What you’ll discover:
The continuing COVID-19 epidemic has had a negative impact on small firms in a variety of sectors. Paycheck Protection Program (PPP) loans, established by the Coronavirus Assistance, Relief, and Economic Security (CARES) Act of 2020 and extended in late December, provided a vital lifeline for small company owners. Nonetheless, entrepreneurs that use PPP loans and other coronavirus-related assistance should be aware of certain tax consequences for small businesses.
Although exact tax effects may differ from one firm to the next, several laws apply widely to all kinds and sizes of enterprises, as detailed in more detail below.
Companies who used forgiving PPP loans under the original guidelines did not have to disclose the cash as income to the IRS. The original CARES Act provisions, however, were vague on whether or not company owners may deduct ordinary and necessary business costs paid using PPP loan proceeds. The IRS understood the legislative gap to mean that such tax deductions were illegal.
Thankfully, the Consolidated Appropriations Act, which was signed into law on December 27, 2020, clearly stated that small firms may now deduct costs paid for with forgiven PPP loans, as long as the payments were for products that would normally be tax deductible. The Act made no changes to the tax-free status of forgiven PPP loan proceeds.

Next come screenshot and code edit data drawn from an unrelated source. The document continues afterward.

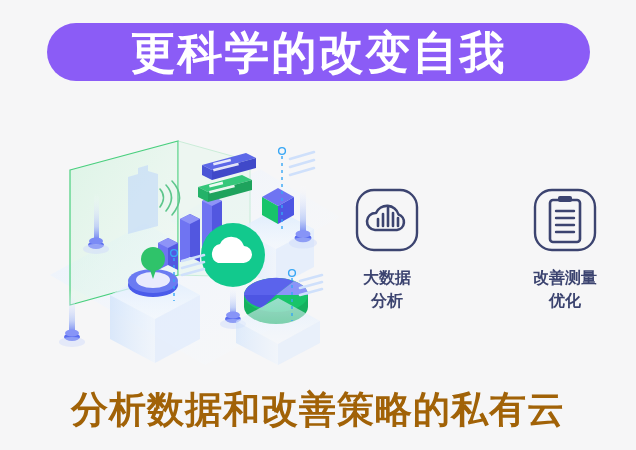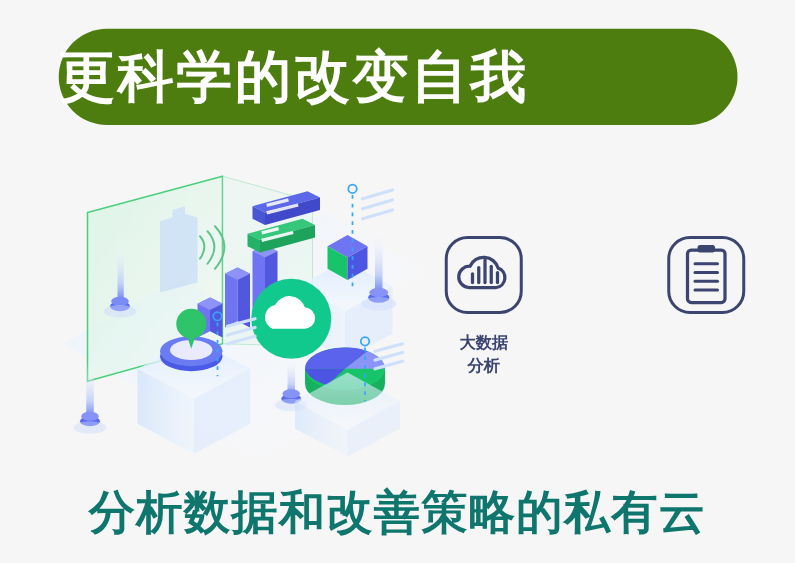--- a/index.html
+++ b/index.html
@@ -18,10 +18,10 @@
 
   
   .title-pill{
-    position:absolute;left:47px;top:23px;width:543px;height:77px;
-    background:#4d7c0f;
+    position:absolute;left:47px;top:23px;width:543px;height:58px;
+    background:#8b5cf6;
     border-radius:40px;
-    display:flex;align-items:center;
+    display:flex;align-items:center;justify-content:center;
   }
   .title-text{
     color:#ffffff;

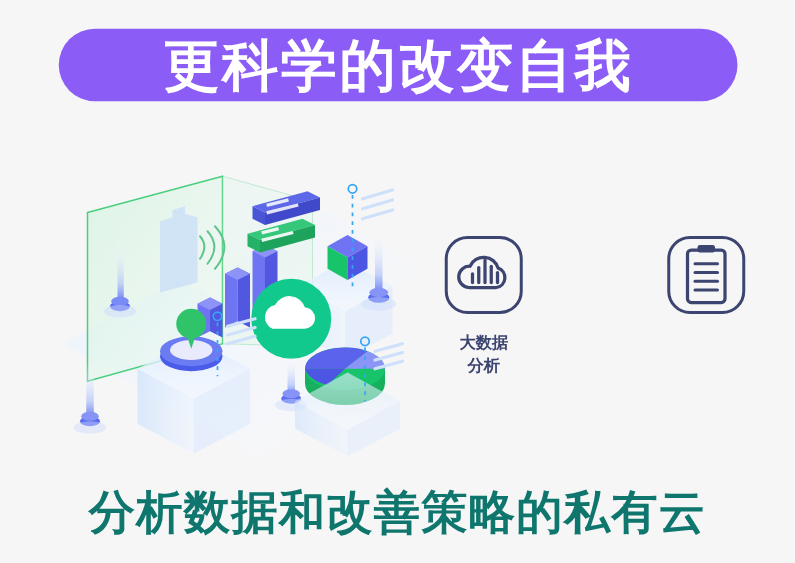--- a/index.html
+++ b/index.html
@@ -53,7 +53,7 @@
   .feature-label{
     margin-top:14px;
     color:#3c4470;
-    font-size:13px;
+    font-size:16px;
     font-weight:bold;
     line-height:1.45;
     text-align:center;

Many provisions of the new law may have an influence on persons who have already received a PPP loan, as well as possible future borrowers.
First and foremost, qualifying company owners may now apply for a new round of PPP loans. With the Consolidated Appropriations Act, PPP loan eligibility was broadened to include entities not previously eligible for loans, such as Section 501(c)(6) nonprofit organizations (churches, local newspapers, media outlets, etc.). Moreover, small enterprises with less than 300 workers that can demonstrate a 25% decrease in income will be eligible for a second PPP loan of up to $2 million.
The new regulation also stated that the borrower’s assets’ income tax base would not be decreased as a result of PPP debt forgiveness. Also, company owners who obtained Economic Injury Disaster Loan (EIDL) advances do not have to subtract the advance amounts from the PPP loan forgiveness amount.
Workers whose employers withheld the employee part of Social Security taxes from pre-tax pay between September 1 and December 31, 2020, may benefit from changes in the Consolidated Appropriations Act as well. Some companies may now take advantage of a longer payback term, raising withholding ratably for workers’ earnings earned until December 31, 2021, rather than the original April 30, 2021 deadline.
As previously noted, the Consolidated Appropriations Act extended several small company tax breaks beyond 2021.
While no one can predict what Congress will do in 2021 or beyond, politicians on both sides of the aisle have expressed a desire to stimulate the economy and assist small companies in surviving the continuing epidemic.
In a “typical” year, managing small company tax responsibilities may be burdensome. The COVID-19 pandemic and associated laws provide essential financial aid to struggling company owners, but they may also make the process more difficult for individuals.
Whatever items or services your company produces or sells, or what services it offers, you must meet your tax requirements. If you have any concerns regarding the federal or state tax regulations that apply to your business, or how the CARES Act and the Consolidated Appropriations Act may affect you and your firm, consult a lawyer or a competent tax practitioner.